**Task to complete**: Give the count of lines in the entries below that contain the string "Phase", and only that count.

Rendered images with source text
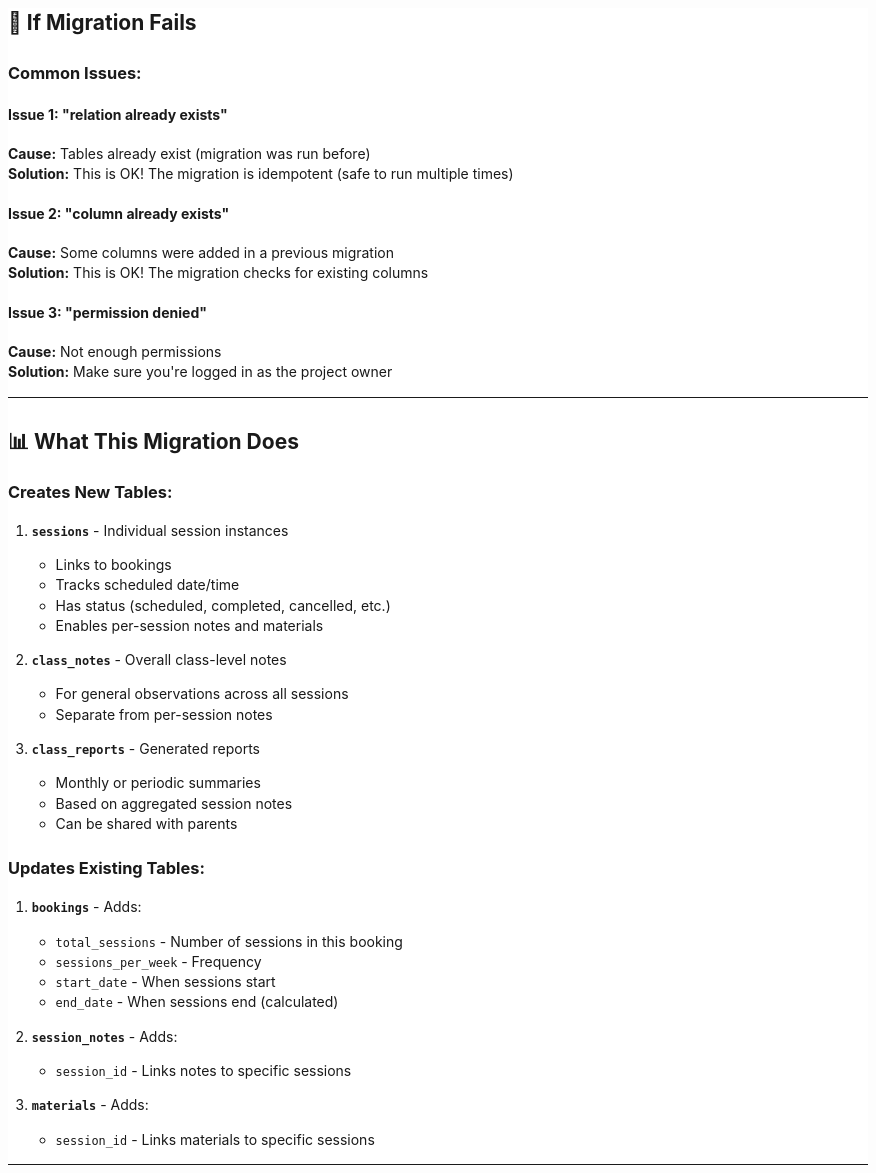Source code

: 
## 🔄 **If Migration Fails**

### **Common Issues:**

#### **Issue 1: "relation already exists"**
**Cause:** Tables already exist (migration was run before)  
**Solution:** This is OK! The migration is idempotent (safe to run multiple times)

#### **Issue 2: "column already exists"**
**Cause:** Some columns were added in a previous migration  
**Solution:** This is OK! The migration checks for existing columns

#### **Issue 3: "permission denied"**
**Cause:** Not enough permissions  
**Solution:** Make sure you're logged in as the project owner

---

## 📊 **What This Migration Does**

### **Creates New Tables:**

1. **`sessions`** - Individual session instances
   - Links to bookings
   - Tracks scheduled date/time
   - Has status (scheduled, completed, cancelled, etc.)
   - Enables per-session notes and materials

2. **`class_notes`** - Overall class-level notes
   - For general observations across all sessions
   - Separate from per-session notes

3. **`class_reports`** - Generated reports
   - Monthly or periodic summaries
   - Based on aggregated session notes
   - Can be shared with parents

### **Updates Existing Tables:**

1. **`bookings`** - Adds:
   - `total_sessions` - Number of sessions in this booking
   - `sessions_per_week` - Frequency
   - `start_date` - When sessions start
   - `end_date` - When sessions end (calculated)

2. **`session_notes`** - Adds:
   - `session_id` - Links notes to specific sessions

3. **`materials`** - Adds:
   - `session_id` - Links materials to specific sessions

---
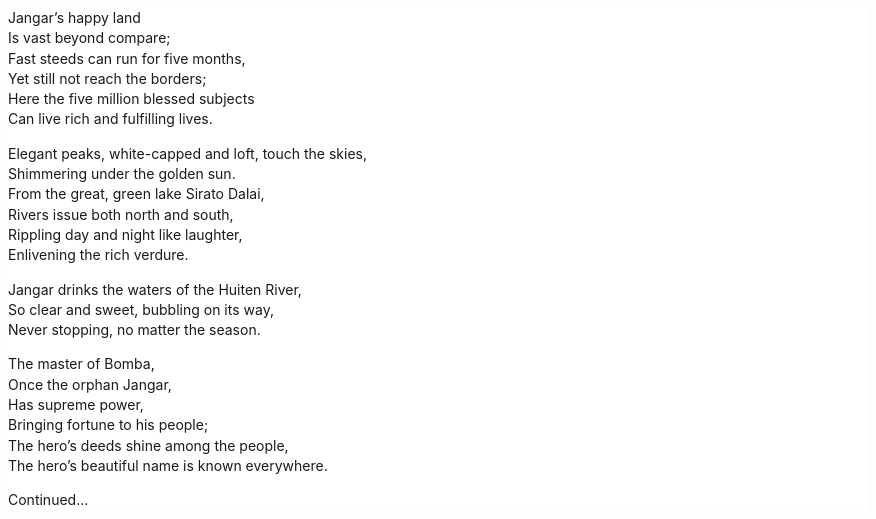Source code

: Jangar’s happy land  
Is vast beyond compare;  
Fast steeds can run for five months,  
Yet still not reach the borders;  
Here the five million blessed subjects  
Can live rich and fulfilling lives.

Elegant peaks, white-capped and loft, touch the skies,  
Shimmering under the golden sun.  
From the great, green lake Sirato Dalai,  
Rivers issue both north and south,  
Rippling day and night like laughter,  
Enlivening the rich verdure.

Jangar drinks the waters of the Huiten River,  
So clear and sweet, bubbling on its way,  
Never stopping, no matter the season.

The master of Bomba,  
Once the orphan Jangar,  
Has supreme power,  
Bringing fortune to his people;  
The hero’s deeds shine among the people,  
The hero’s beautiful name is known everywhere.

Continued…

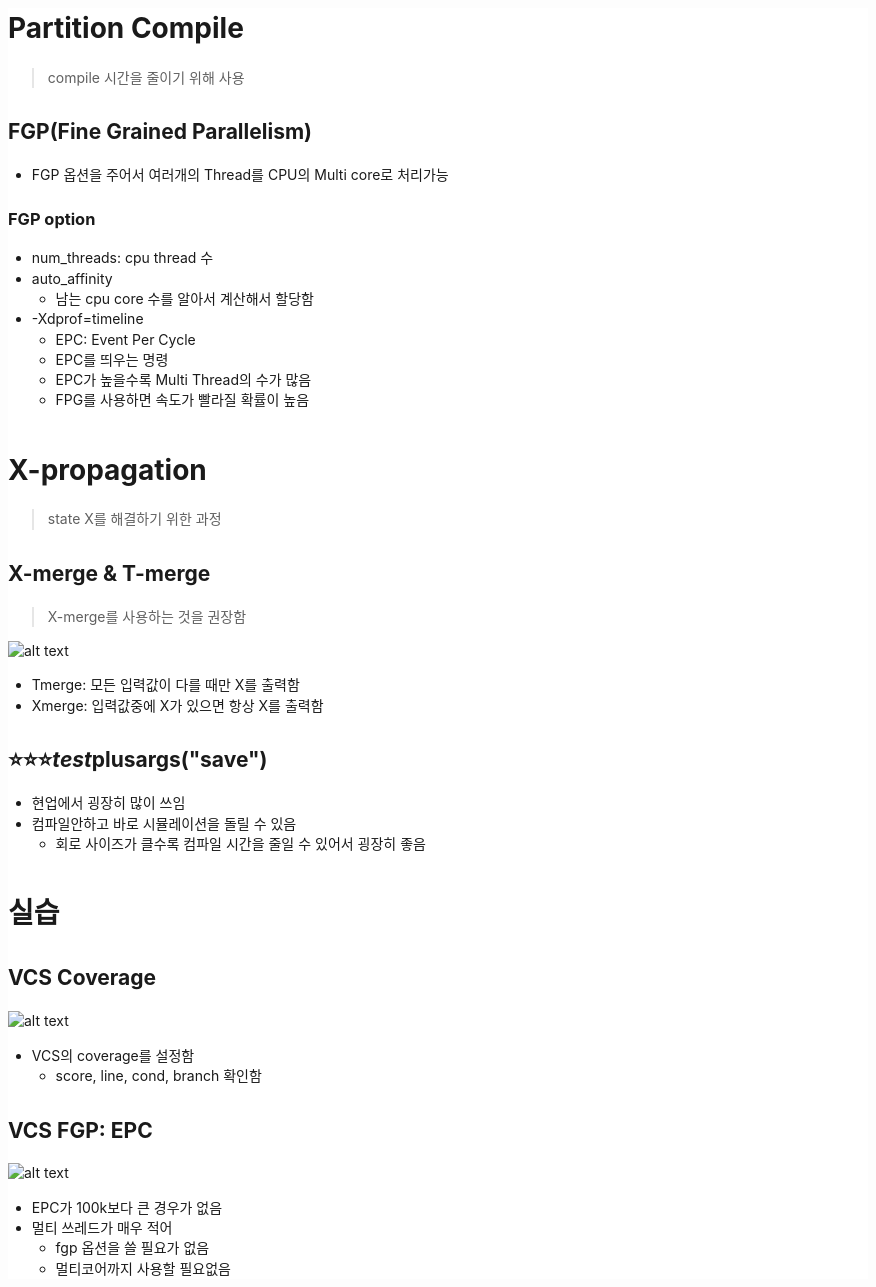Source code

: # Partition Compile
> compile 시간을 줄이기 위해 사용

## FGP(Fine Grained Parallelism)
- FGP 옵션을 주어서 여러개의 Thread를 CPU의 Multi core로 처리가능

### FGP option
- num_threads: cpu thread 수
- auto_affinity
  - 남는 cpu core 수를 알아서 계산해서 할당함
- -Xdprof=timeline
  - EPC: Event Per Cycle
  - EPC를 띄우는 명령
  - EPC가 높을수록 Multi Thread의 수가 많음
  - FPG를 사용하면 속도가 빨라질 확률이 높음

# X-propagation
> state X를 해결하기 위한 과정

## X-merge & T-merge
> X-merge를 사용하는 것을 권장함

![alt text](image-109.png)<br>
- Tmerge: 모든 입력값이 다를 때만 X를 출력함
- Xmerge: 입력값중에 X가 있으면 항상 X를 출력함

## ⭐⭐⭐$test$plusargs("save")
- 현업에서 굉장히 많이 쓰임
- 컴파일안하고 바로 시뮬레이션을 돌릴 수 있음
  - 회로 사이즈가 클수록 컴파일 시간을 줄일 수 있어서 굉장히 좋음

# 실습
## VCS Coverage
![alt text](image-110.png)<br>
- VCS의 coverage를 설정함
  - score, line, cond, branch 확인함
  
## VCS FGP: EPC
![alt text](image-111.png)<br>
- EPC가 100k보다 큰 경우가 없음
- 멀티 쓰레드가 매우 적어
  - fgp 옵션을 쓸 필요가 없음
  - 멀티코어까지 사용할 필요없음
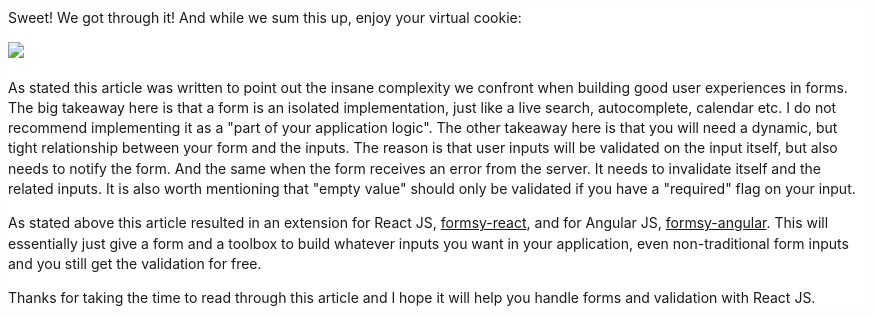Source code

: Sweet! We got through it! And while we sum this up, enjoy your virtual cookie:

<img src="http://www.chick-fil-a.com/Media/Img/catalog/Food/XLarge/Cookie.png"/>

As stated this article was written to point out the insane complexity we confront when building good user experiences in forms. The big takeaway here is that a form is an isolated implementation, just like a live search, autocomplete, calendar etc. I do not recommend implementing it as a "part of your application logic". The other takeaway here is that you will need a dynamic, but tight relationship between your form and the inputs. The reason is that user inputs will be validated on the input itself, but also needs to notify the form. And the same when the form receives an error from the server. It needs to invalidate itself and the related inputs. It is also worth mentioning that "empty value" should only be validated if you have a "required" flag on your input. 

As stated above this article resulted in an extension for React JS, [formsy-react](https://github.com/christianalfoni/formsy-react), and for Angular JS, [formsy-angular](https://github.com/christianalfoni/formsy-angular). This will essentially just give a form and a toolbox to build whatever inputs you want in your application, even non-traditional form inputs and you still get the validation for free.

Thanks for taking the time to read through this article and I hope it will help you handle forms and validation with React JS.
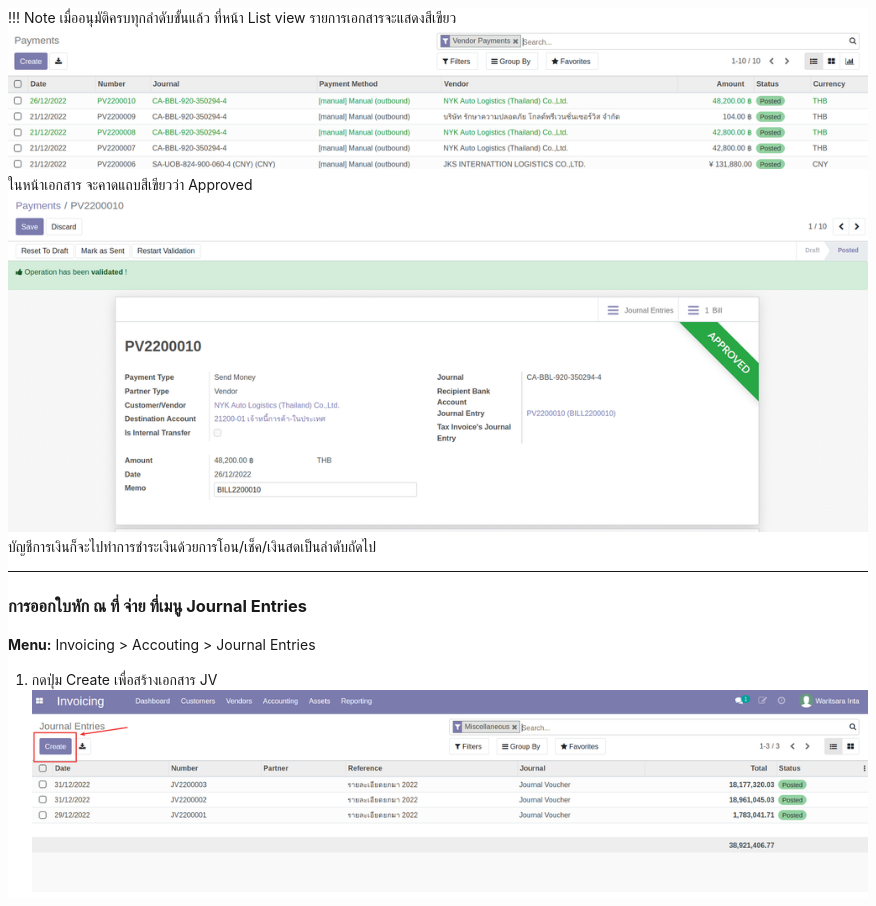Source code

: !!! Note 
    เมื่ออนุมัติครบทุกลำดับขั้นแล้ว ที่หน้า List view รายการเอกสารจะแสดงสีเขียว
    ![](img/acc_pay_9.png)
    ในหน้าเอกสาร จะคาดแถบสีเขียวว่า Approved
    ![](img/acc_pay_10.png)
    บัญชีการเงินก็จะไปทำการชำระเงินด้วยการโอน/เช็ค/เงินสดเป็นลำดับถัดไป

---

### การออกใบหัก ณ ที่ จ่าย ที่เมนู Journal Entries

**Menu:** Invoicing > Accouting > Journal Entries

1. กดปุ่ม Create เพื่อสร้างเอกสาร JV
![](img/acc_adj_je_1.png)
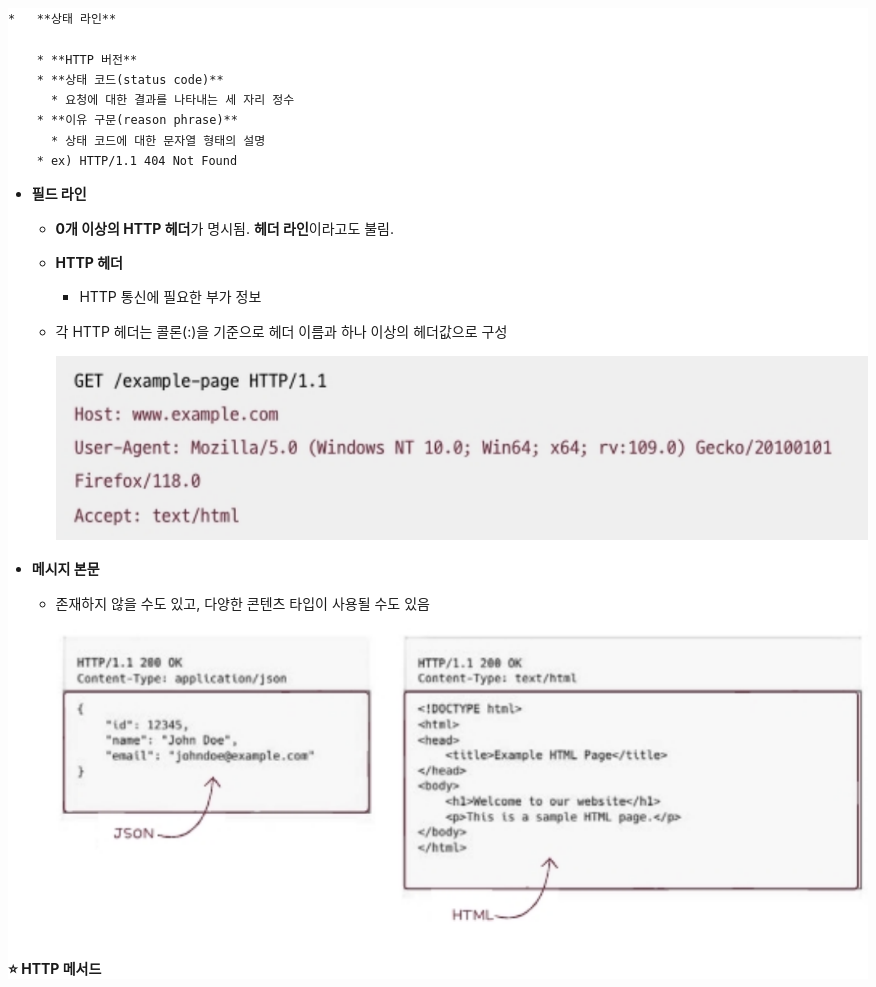     *   **상태 라인**

        * **HTTP 버전**
        * **상태 코드(status code)**
          * 요청에 대한 결과를 나타내는 세 자리 정수
        * **이유 구문(reason phrase)**
          * 상태 코드에 대한 문자열 형태의 설명
        * ex) HTTP/1.1 404 Not Found


* **필드 라인**
  * **0개 이상의 HTTP 헤더**가 명시됨. **헤더 라인**이라고도 불림.
  * **HTTP 헤더**
    * HTTP 통신에 필요한 부가 정보
  *   각 HTTP 헤더는 콜론(:)을 기준으로 헤더 이름과 하나 이상의 헤더값으로 구성

      ![](<../../.gitbook/assets/image 13 (3).png>)



* **메시지 본문**
  *   존재하지 않을 수도 있고, 다양한 콘텐츠 타입이 사용될 수도 있음

      ![](<../../.gitbook/assets/image 14 (3).png>)



#### ⭐ HTTP 메서드
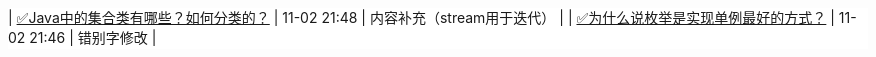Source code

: | [✅Java中的集合类有哪些？如何分类的？](https://www.yuque.com/hollis666/qyhor6/gxi0rc) | 11-02 21:48 | 内容补充（stream用于迭代） |
| [✅为什么说枚举是实现单例最好的方式？](https://www.yuque.com/hollis666/qyhor6/dt4dp5iq77akg00u) | 11-02 21:46 | 错别字修改 |



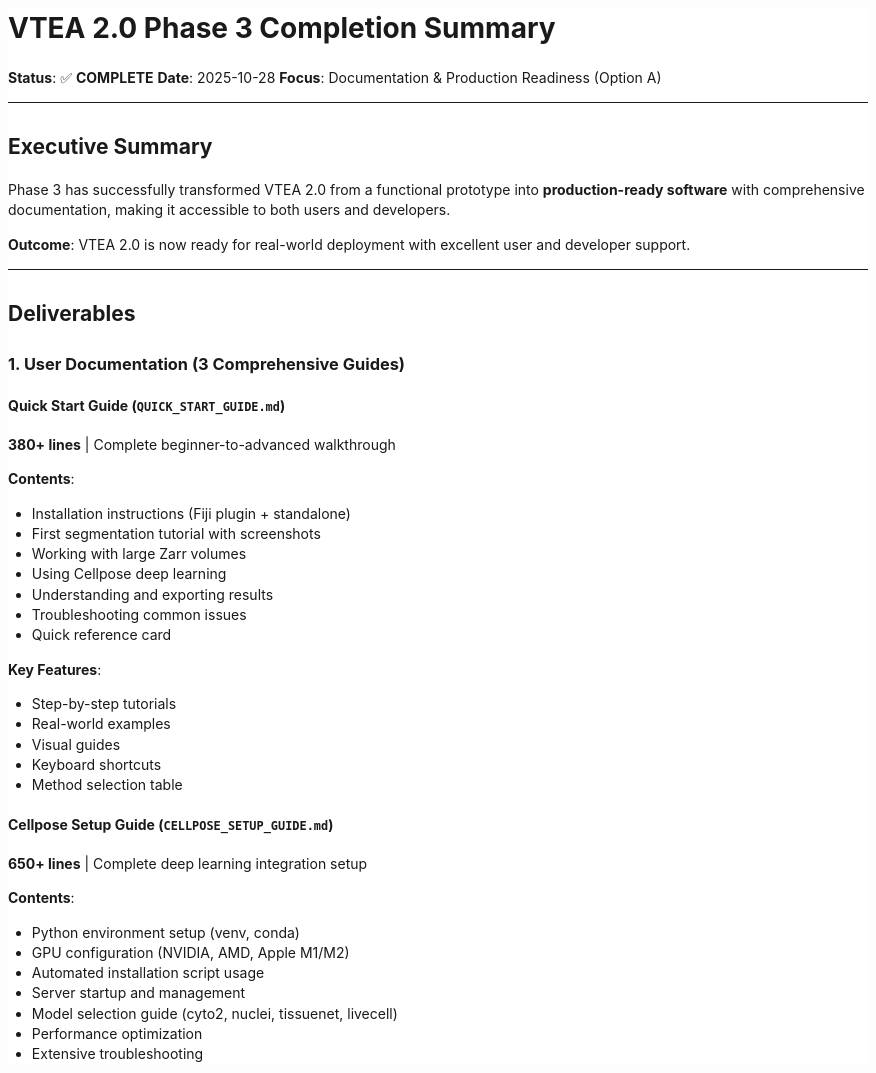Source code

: # VTEA 2.0 Phase 3 Completion Summary

**Status**: ✅ **COMPLETE**
**Date**: 2025-10-28
**Focus**: Documentation & Production Readiness (Option A)

---

## Executive Summary

Phase 3 has successfully transformed VTEA 2.0 from a functional prototype into **production-ready software** with comprehensive documentation, making it accessible to both users and developers.

**Outcome**: VTEA 2.0 is now ready for real-world deployment with excellent user and developer support.

---

## Deliverables

### 1. User Documentation (3 Comprehensive Guides)

#### Quick Start Guide (`QUICK_START_GUIDE.md`)
**380+ lines** | Complete beginner-to-advanced walkthrough

**Contents**:
- Installation instructions (Fiji plugin + standalone)
- First segmentation tutorial with screenshots
- Working with large Zarr volumes
- Using Cellpose deep learning
- Understanding and exporting results
- Troubleshooting common issues
- Quick reference card

**Key Features**:
- Step-by-step tutorials
- Real-world examples
- Visual guides
- Keyboard shortcuts
- Method selection table

#### Cellpose Setup Guide (`CELLPOSE_SETUP_GUIDE.md`)
**650+ lines** | Complete deep learning integration setup

**Contents**:
- Python environment setup (venv, conda)
- GPU configuration (NVIDIA, AMD, Apple M1/M2)
- Automated installation script usage
- Server startup and management
- Model selection guide (cyto2, nuclei, tissuenet, livecell)
- Performance optimization
- Extensive troubleshooting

**Task response**: 2